What are the legal provisions for appointment of a company Auditor?

Audit of a company is primarily a financial audit where the auditor is required to report to members in relation to the company’s financial report, and adequacy of financial and statutory record keeping. The following is the appointment procedure of an auditor according to the Company Act, 1994:


(a) Appointment in general meeting:

Every company shall, at each annual general meeting appoint an auditor or auditors to hold office from the conclusion of that meeting until the next annual general meeting and shall within seven days of the appointment, give intimation thereof to every auditor so appointed:

Provided that no person can be appointed an auditor of any company unless his written consent has been obtained prior to such appointment or re-appointment.

(b) Thirty days of intimation:

Every auditor appointed under sub-section (1) shall, within thirty days of the receipt from the company of the intimation of his appointment, inform the Registrar in writing that he has accepted or refused to accept the appointment.

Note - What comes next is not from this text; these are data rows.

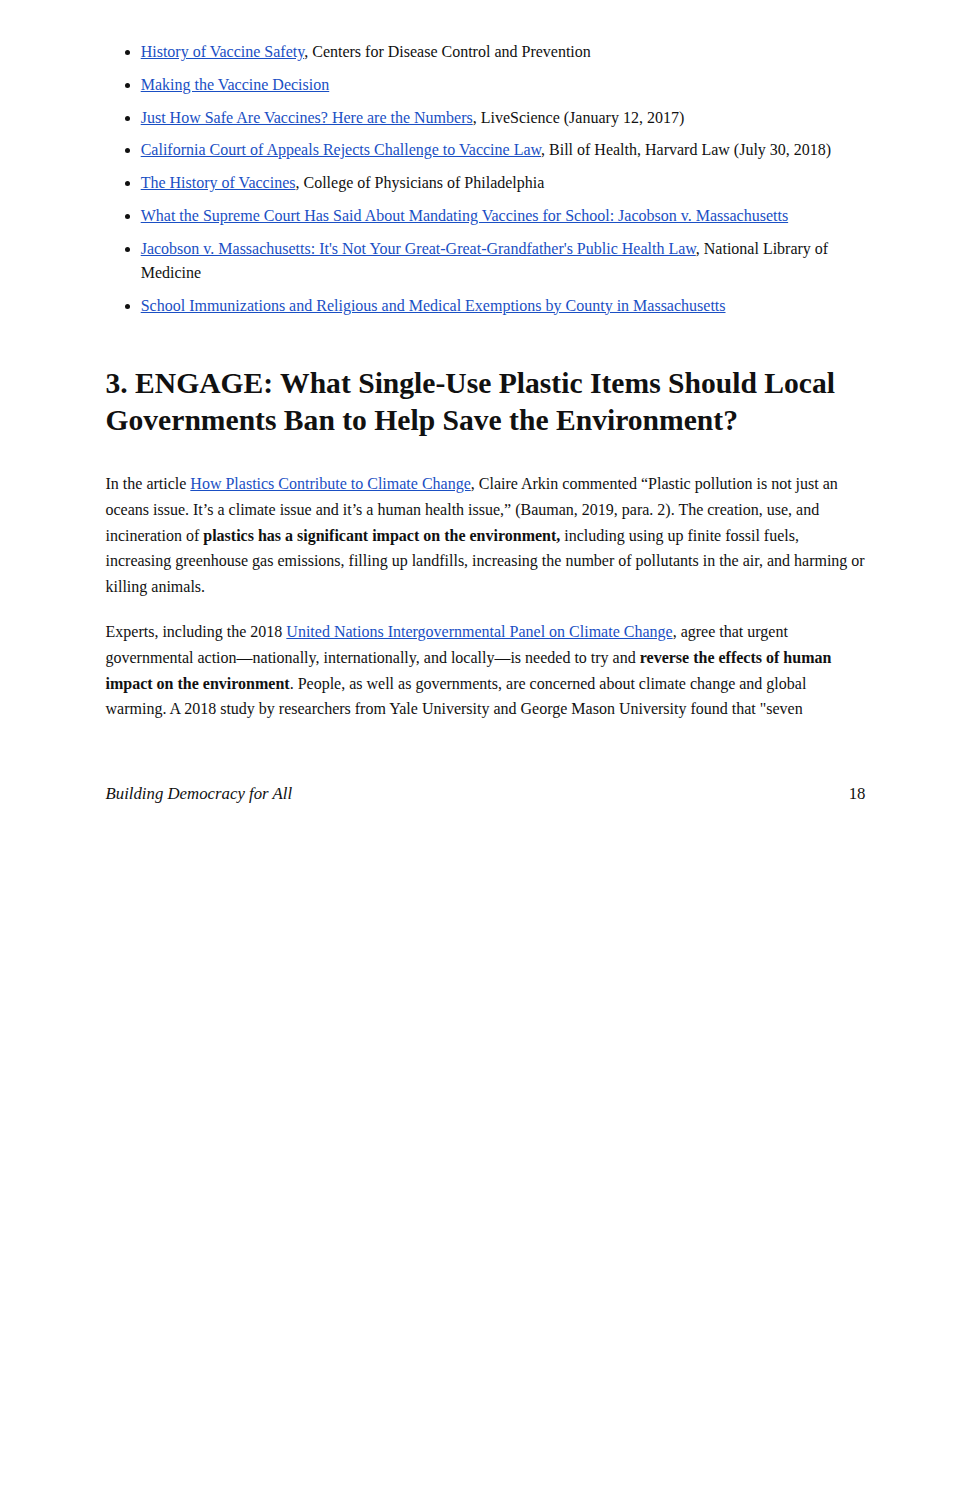History of Vaccine Safety, Centers for Disease Control and Prevention
Making the Vaccine Decision
Just How Safe Are Vaccines? Here are the Numbers, LiveScience (January 12, 2017)
California Court of Appeals Rejects Challenge to Vaccine Law, Bill of Health, Harvard Law (July 30, 2018)
The History of Vaccines, College of Physicians of Philadelphia
What the Supreme Court Has Said About Mandating Vaccines for School: Jacobson v. Massachusetts
Jacobson v. Massachusetts: It's Not Your Great-Great-Grandfather's Public Health Law, National Library of Medicine
School Immunizations and Religious and Medical Exemptions by County in Massachusetts
3. ENGAGE: What Single-Use Plastic Items Should Local Governments Ban to Help Save the Environment?
In the article How Plastics Contribute to Climate Change, Claire Arkin commented “Plastic pollution is not just an oceans issue. It’s a climate issue and it’s a human health issue,” (Bauman, 2019, para. 2). The creation, use, and incineration of plastics has a significant impact on the environment, including using up finite fossil fuels, increasing greenhouse gas emissions, filling up landfills, increasing the number of pollutants in the air, and harming or killing animals.
Experts, including the 2018 United Nations Intergovernmental Panel on Climate Change, agree that urgent governmental action—nationally, internationally, and locally—is needed to try and reverse the effects of human impact on the environment. People, as well as governments, are concerned about climate change and global warming. A 2018 study by researchers from Yale University and George Mason University found that "seven
Building Democracy for All 18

(c) Reappointment of prior auditor:

At any annual general meeting a retiring auditor, by whatsoever authority appointed, shall be reappointed, unless –

  • he is not qualified for re-appointment, or
  • he has given the company notice in writings of his unwillingness to be re-appointed; or

a resolution has been passed at that meeting appointing somebody else instead of him or providing expressly that be shall not be re-appointed.

(d) Notice to Government: The Company shall, within seven days of the Government’s power under sub-section (4) becoming exercisable, give notice of that fact to the Government; and, if a company fails to give such notice, the company and also every officer of the company who is in default, shall be punishable with fine which may extend to one thousand take.

(e) First auditor: The first auditor or auditors of a company shall be appointed by the Board of Directors within one month of the date of Registration of the company, and the auditor or auditors so appointed shall hold office until the conclusion of the first annual general meeting.

(f) Casual vacancy: The Board may fill any casual vacancy in the office of an auditor, but while any such vacancy continues, the remaining auditor or auditors, if any, many acts.

(g) Appointment of casual vacancy: Any auditor appointed in a casual vacancy shall hold office until the conclusion of the next annual general meeting.